As Dornyei (2001: 116) notes, ‘teacher skills in motivating learners should be seen as central to teaching effectiveness'. Publications offering classroom-specific taxonomies, they may lack effectual guide to practitioners.

Before proposing few of these motivational approaches, it’d be rather more pertinent to speak about the teacher/learner relationship. No matter what, this relationship is pierced with power and status. It goes without saying that power plays a pivotal role in the relationship, not now, but for several years. When it comes to the rights and duties of teachers and learners, power supersedes. Both these connotations are linked with power. For example, several teachers could possibly proclaim that they reserve the right to penalize disobey learners. In any societal confrontation involving more than one individual, power relationships are inevitable ‘which are almost asymmetrical’ (Wright, 1987: 17). 

Motivation approaches are incapable to function in a vacuum. In order to make the motivation more operational, some requirements ought to be met first. These requirements include (a) a suitable teacher behavior and a magnanimous student-teacher connection, (b) an agreeable classroom ambiance, and (c) a consistent learner group under the pretext of a applicable customs.

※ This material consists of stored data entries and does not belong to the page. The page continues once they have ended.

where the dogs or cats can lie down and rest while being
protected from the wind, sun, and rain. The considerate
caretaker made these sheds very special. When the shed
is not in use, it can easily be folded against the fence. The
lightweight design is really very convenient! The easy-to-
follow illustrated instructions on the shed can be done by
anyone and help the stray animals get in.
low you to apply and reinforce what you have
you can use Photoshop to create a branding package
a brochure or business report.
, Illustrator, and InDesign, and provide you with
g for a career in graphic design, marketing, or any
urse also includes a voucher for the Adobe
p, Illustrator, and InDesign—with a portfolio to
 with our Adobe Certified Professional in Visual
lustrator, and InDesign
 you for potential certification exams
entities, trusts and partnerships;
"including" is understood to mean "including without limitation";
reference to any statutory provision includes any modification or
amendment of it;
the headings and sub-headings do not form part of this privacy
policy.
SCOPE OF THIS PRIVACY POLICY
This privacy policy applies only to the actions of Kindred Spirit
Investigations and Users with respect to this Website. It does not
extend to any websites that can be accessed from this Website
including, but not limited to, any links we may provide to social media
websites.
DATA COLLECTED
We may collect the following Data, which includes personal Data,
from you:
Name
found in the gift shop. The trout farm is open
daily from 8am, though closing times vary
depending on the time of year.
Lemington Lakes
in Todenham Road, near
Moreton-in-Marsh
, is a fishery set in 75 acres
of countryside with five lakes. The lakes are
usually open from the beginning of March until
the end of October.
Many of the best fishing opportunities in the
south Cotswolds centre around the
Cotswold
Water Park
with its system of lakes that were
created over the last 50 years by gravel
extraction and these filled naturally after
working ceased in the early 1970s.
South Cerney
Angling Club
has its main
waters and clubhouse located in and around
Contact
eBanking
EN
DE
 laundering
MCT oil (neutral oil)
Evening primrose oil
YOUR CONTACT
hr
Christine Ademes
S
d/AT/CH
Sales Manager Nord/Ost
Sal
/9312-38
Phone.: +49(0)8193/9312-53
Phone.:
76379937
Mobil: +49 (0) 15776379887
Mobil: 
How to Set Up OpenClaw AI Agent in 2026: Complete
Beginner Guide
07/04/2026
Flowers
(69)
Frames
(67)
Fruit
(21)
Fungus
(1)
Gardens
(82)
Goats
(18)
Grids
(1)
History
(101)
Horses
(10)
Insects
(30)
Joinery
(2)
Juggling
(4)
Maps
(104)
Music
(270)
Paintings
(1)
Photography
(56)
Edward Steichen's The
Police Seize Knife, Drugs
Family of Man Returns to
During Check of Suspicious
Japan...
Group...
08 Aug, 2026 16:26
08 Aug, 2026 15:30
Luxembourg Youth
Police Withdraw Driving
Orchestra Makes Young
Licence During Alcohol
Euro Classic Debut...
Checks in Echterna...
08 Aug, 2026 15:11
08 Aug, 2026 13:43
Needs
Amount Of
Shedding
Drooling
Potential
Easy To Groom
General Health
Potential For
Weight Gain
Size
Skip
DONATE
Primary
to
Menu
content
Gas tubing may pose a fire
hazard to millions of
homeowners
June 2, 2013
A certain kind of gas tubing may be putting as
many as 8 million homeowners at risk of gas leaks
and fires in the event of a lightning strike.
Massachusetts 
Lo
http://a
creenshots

Teacher behavior is a prevailing ‘motivational tool’ (Dornyei, 2001: 120). The teacher stimulus is diverse in that it ranges from the empathy with student-teacher attitudes that conquer students to engross in undertakings. As for the Alison (1993), the focal point is to ascertain the relationship of common belief and esteem which can only be achieved by negotiating on a more personal level.

In order to stimulate students to learn, they require liberal prospects to discover as well as consistent inspiration to boost their learning endeavors. For the reason that such type of motivation is too dubious to pull off under the present hectic atmosphere, it’s critical that the teacher must realize the importance of organizing and managing classroom leading to creative upbringing. Besides, inquisitive students may not be motivated to discover innovative things especially under the bar of unwind and impractical heaven (Good and Brophy, 1994: 215).

As mentioned above, disintegrated groups branded with the dearth of willingness can effortlessly result in the futile setting thereby diminishing the individual member’s assurance to learn. There are numerous dynamics that are actually responsible for the group consistency such as the time expended jointly, communal group history, knowing about each other, and interfacing, competition within the group, mutual threats, and energetic attendance of the leader (Ehrman and Dornyei, 1998: 142).

Ellis (1994), in an attempt to explore motivation, merely emphasize that the motivation shakes the degree to which the language learners orbits in the learning process; what types of behavior they may employ, and their ordinary accomplishment. Wlodwoski explained motivation as “the processes that can (a) arouse and instigate behavior, (b) give direction or purpose to behavior,(c) continue to allow behavior to persist, and (d) lead to choosing or preferring a particular behavior” (1985, p. 2).

Good and Brophy (1994: 228) note that ‘the simplest way to ensure that people value what they are doing is to maximise their free choice and autonomy'—a sentiment shared by Ushioda (1997: 41), who remarks that ‘self-motivation is a question of thinking effectively and meaningfully about learning experience and learning goals. It’s matter of smearing constructive thought patters coupled with credence edifice so as to ensure an optimum one’s participation in learning.

Conclusively, mentors must come forward to persuade developing programs that provoke student’s interest considering short term achievements with the intention of making language learning process an inspiring know-how. At the University level, this might incorporate several foreign exchange programs and other pursuits which stimulate students to augment their target language proficiency. Nevertheless, the job may be deemed to be troublesome at the primary or secondary level. A special programs ought to be introduced (in Universities) in order to facilitate the entrance students and incite them to expand language proficiency.